If the non-transcribed strand never mutates (because all mutations are swiftly repaired), then the transcribed strand will (in the absence of equally effective repairs) eventually accumulate G-to-T mutations, and the message strand will accumulate adenines (purines). Perhaps.

In the graph further above, you'll notice at x = 0.6 a tiny spur of points hangs down at around y = 0.5. These points belong to some Bartonella species, plus a Parachlamydia and another chlamydial organism. These are endosymbionts that have lost a good portion of their genomes over time. It seems likely they've lost some transversion-repair machinery. During transcription, their message strands are going unrepaired. G-to-T transversions happen on the message strand, rendering it light in purines. Such a scenario seems plausible, at least.

By this reasoning, maybe points far above the regression line represent organisms that have gained repair functionality, such that their message strands never undergo G-to-T transversions (although their transcribed strands do).
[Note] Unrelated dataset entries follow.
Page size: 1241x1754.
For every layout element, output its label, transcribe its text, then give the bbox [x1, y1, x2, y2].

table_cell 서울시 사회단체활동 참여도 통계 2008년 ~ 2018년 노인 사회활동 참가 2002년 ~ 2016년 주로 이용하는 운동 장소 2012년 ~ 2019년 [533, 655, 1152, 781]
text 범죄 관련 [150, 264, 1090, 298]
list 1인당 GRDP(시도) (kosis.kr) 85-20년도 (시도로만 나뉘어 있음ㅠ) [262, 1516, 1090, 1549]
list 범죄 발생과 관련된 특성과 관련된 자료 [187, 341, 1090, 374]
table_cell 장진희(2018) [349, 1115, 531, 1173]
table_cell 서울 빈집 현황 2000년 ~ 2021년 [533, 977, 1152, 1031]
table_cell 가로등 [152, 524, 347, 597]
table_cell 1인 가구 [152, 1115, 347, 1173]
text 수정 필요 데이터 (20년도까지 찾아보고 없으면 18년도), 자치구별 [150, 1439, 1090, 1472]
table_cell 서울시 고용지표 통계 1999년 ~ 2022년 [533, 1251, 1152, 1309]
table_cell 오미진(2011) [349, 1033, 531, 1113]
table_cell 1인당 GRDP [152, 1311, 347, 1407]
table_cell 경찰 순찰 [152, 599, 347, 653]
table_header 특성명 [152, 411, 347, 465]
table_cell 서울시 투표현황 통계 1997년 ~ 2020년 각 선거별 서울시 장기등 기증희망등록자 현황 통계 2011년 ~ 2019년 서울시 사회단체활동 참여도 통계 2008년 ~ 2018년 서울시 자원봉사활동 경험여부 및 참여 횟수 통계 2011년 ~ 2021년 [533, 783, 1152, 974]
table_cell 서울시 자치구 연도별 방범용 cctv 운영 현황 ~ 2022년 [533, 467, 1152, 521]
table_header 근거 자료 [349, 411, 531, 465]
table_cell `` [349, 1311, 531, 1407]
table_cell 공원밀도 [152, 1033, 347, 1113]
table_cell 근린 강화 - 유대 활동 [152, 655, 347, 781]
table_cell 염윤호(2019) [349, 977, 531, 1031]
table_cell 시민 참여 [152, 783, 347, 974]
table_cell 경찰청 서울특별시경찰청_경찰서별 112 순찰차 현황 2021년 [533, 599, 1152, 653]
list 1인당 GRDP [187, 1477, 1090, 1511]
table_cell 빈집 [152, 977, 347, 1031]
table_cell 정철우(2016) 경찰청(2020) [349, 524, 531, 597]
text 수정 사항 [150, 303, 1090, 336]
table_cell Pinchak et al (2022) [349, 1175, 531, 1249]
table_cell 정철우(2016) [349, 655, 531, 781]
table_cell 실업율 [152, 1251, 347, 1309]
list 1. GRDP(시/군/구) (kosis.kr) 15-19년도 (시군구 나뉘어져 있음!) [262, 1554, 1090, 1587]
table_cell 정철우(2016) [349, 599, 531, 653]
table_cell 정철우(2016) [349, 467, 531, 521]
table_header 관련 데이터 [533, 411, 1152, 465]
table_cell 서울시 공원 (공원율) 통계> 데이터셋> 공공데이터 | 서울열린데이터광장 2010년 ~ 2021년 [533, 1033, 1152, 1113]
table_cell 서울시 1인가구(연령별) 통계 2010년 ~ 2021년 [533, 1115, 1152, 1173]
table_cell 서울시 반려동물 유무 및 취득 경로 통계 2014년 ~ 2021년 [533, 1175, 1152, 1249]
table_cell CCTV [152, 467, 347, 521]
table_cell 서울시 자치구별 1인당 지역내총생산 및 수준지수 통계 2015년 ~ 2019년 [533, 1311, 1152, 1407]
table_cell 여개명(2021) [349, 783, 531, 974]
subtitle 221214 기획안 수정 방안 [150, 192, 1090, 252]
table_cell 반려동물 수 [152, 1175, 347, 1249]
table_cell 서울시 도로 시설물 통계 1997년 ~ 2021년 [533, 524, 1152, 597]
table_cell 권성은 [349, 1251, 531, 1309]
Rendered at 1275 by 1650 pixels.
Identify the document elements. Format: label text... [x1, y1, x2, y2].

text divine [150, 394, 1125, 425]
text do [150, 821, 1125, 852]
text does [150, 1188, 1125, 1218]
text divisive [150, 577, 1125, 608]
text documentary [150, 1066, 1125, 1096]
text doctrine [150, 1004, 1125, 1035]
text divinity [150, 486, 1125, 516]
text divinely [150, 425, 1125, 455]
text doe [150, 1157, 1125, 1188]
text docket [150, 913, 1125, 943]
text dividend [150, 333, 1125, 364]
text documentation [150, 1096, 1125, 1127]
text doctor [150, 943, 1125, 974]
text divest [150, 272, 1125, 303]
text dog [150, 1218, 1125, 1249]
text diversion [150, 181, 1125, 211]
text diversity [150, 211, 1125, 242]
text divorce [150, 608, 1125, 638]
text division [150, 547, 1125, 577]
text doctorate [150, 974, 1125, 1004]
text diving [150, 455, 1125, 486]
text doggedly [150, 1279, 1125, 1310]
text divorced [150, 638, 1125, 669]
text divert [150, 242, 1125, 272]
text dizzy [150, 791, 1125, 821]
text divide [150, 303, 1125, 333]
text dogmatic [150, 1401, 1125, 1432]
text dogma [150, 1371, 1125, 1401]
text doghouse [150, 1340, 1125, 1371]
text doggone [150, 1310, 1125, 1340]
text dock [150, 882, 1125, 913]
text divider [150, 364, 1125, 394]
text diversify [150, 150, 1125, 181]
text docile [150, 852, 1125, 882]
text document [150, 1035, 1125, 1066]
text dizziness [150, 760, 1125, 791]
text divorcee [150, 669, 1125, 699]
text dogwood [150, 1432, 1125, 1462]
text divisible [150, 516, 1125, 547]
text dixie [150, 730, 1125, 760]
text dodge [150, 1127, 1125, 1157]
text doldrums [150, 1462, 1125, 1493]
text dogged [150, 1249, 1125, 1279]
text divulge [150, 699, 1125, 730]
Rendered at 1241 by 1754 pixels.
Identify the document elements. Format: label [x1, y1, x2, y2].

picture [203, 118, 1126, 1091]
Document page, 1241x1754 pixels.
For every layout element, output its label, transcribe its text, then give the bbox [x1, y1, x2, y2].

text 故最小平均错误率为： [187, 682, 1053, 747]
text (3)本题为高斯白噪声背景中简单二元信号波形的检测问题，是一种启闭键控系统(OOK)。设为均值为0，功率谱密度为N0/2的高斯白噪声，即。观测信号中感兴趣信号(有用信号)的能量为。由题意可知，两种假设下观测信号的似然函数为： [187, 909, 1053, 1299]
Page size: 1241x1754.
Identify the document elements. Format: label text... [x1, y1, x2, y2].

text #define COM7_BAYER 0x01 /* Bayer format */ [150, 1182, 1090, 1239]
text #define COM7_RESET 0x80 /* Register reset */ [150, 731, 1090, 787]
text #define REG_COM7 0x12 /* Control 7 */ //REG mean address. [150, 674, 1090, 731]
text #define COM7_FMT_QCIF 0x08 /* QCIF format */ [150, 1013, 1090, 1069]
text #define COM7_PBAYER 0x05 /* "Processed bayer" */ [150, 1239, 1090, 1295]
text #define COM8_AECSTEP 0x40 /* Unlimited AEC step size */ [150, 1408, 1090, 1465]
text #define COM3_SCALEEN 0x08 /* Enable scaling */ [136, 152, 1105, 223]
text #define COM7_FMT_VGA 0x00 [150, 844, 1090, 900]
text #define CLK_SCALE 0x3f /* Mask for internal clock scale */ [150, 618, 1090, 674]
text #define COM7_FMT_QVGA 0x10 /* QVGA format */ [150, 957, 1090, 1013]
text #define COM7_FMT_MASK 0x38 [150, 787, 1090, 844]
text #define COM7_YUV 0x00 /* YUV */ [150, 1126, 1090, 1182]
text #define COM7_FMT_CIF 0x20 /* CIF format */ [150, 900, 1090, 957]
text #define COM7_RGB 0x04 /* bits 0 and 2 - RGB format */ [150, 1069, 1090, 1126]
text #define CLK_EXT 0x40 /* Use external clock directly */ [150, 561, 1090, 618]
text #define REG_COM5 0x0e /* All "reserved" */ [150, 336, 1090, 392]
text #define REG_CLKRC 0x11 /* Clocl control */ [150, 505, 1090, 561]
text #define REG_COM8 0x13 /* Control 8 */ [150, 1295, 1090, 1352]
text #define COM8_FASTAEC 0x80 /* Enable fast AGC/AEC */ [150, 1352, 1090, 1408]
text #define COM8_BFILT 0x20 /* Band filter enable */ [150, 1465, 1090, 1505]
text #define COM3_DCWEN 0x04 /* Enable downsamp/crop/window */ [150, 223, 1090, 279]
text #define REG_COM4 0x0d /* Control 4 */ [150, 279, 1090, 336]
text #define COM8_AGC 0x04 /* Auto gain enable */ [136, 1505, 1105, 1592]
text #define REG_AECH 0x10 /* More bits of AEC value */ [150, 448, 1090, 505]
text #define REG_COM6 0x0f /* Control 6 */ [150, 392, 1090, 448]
Is this possible?

Examination of the highest points on the graph shows a predominance of Clostridia. (Not just members of the genus Clostridium, but the class Clostridia, which is a large, ancient, and diverse class of anaerobes.) One thing we know about the Clostridia is that unlike all other bacteria (unlike members of the Gammaproteobacteria, the Alpha- and Betaproteobacteria, the Actinomycetes, the Bacteroidetes, etc.), the Clostridia have Ogg1, otherwise known as 8-oxoguanine glycosylase (which specifically prevents G-to-T transversions). They share this capability with all members of the Archaea, and all higher life forms as well.

Note that while non-Ogg1 enzymes exist for correcting 8-oxoguanine lesions (e.g., MutM, MutY, mfd), there is evidence that Ogg1 is specifically involved in repair of 8oxoG lesions in non-transcribed strands of DNA, at transcription time. (The other 8oxoG repair systems may not be strand-specific.)

If Archaea benefit from Ogg1 the way Clostridia do, they too should fall well above the regression line on a graph of A+G versus A+T. And this is exactly what we find. In the graph below, the pink squares are members of Archaea that came up positive in a protein-Blast query against Drosophila Ogg1. (I'll explain why I used Drosophila in a minute.) The red-orange circles are bacterial species (mostly from class Clostridia) that turned up Ogg1-positive in a similar Blast search.

Ogg1-positive organisms are plotted here. The pink squares are Archaea species. Red-orange circles are bacterial species that came up Ogg1-positive in a protein Blast search using a Drosophila Ogg1 amino-acid sequence. In the background (greyed out) is the graph of all 1,373 bacterial species, for comparison. Note how the Ogg1-positive organisms have a higher purine (A+G) content than the vast majority of bacteria.

The points in this plot are significantly higher on the y-axis than points in the all-bacteria plot (and the regression line is steeper), consistent with a different DNA repair profile.

In identifying Ogg1-positive organisms, I wanted to avoid false positives (organisms with enzymes that share characteristics of Ogg1 but that aren't truly Ogg1), so for the Blast query I used Drosophila's Ogg1 as a reference enzyme, since it is well studied (unlike Archaeal or Clostridial Ogg1). I also set the E-value cutoff at 1e-10, to reduce spurious matches with DNA repair enzymes or nucleases that might have domain similarity with Ogg1 but aren't Ogg1. In addition, I did spot checks to be sure the putative Ogg1 matches that came up were not actually matches of Fpg (MutM), RecA, RadA, MutY, DNA-3-methyladenine glycosidase, or other DNA-binding enzymes.

Bottom line, organisms that have an Archaeal 8-oxoguanine glycosylase enzyme (mostly obligate anaerobes) occupy a unique part of the A+G vs. A+T graph. Which makes sense. It's only logical that anaerobes would have different DNA repair strategies (and a different "repairosome") than oxygen-tolerant bacteria, because oxidative stress is, in general, handled much differently in anaerobes. The fact that they bring different repair tactics to bear on DNA shouldn't come as a surprise.